**Work required:** From the line holding "### 2. Default Settings" to the final line of the entries, set down each line exactly, including both, and nothing more.

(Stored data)
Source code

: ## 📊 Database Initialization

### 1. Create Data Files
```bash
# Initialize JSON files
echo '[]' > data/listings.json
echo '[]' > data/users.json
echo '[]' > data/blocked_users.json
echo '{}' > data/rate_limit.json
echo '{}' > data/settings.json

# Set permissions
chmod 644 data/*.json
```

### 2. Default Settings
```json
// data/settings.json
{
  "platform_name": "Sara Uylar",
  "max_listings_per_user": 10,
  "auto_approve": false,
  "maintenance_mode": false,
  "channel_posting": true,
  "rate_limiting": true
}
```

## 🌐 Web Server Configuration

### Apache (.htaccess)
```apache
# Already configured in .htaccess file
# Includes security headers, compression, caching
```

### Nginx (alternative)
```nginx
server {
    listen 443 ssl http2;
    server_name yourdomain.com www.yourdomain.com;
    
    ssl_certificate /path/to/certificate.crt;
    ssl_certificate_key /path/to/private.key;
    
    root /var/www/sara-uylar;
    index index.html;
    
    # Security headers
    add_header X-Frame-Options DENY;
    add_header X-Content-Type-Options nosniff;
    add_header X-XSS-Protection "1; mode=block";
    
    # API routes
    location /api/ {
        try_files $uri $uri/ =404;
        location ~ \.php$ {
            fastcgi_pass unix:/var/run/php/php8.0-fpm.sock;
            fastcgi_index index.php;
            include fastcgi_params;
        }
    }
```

**The answer:**
### 2. Default Settings
```json
// data/settings.json
{
  "platform_name": "Sara Uylar",
  "max_listings_per_user": 10,
  "auto_approve": false,
  "maintenance_mode": false,
  "channel_posting": true,
  "rate_limiting": true
}
```

## 🌐 Web Server Configuration

### Apache (.htaccess)
```apache
# Already configured in .htaccess file
# Includes security headers, compression, caching
```

### Nginx (alternative)
```nginx
server {
    listen 443 ssl http2;
    server_name yourdomain.com www.yourdomain.com;
    
    ssl_certificate /path/to/certificate.crt;
    ssl_certificate_key /path/to/private.key;
    
    root /var/www/sara-uylar;
    index index.html;
    
    # Security headers
    add_header X-Frame-Options DENY;
    add_header X-Content-Type-Options nosniff;
    add_header X-XSS-Protection "1; mode=block";
    
    # API routes
    location /api/ {
        try_files $uri $uri/ =404;
        location ~ \.php$ {
            fastcgi_pass unix:/var/run/php/php8.0-fpm.sock;
            fastcgi_index index.php;
            include fastcgi_params;
        }
    }
```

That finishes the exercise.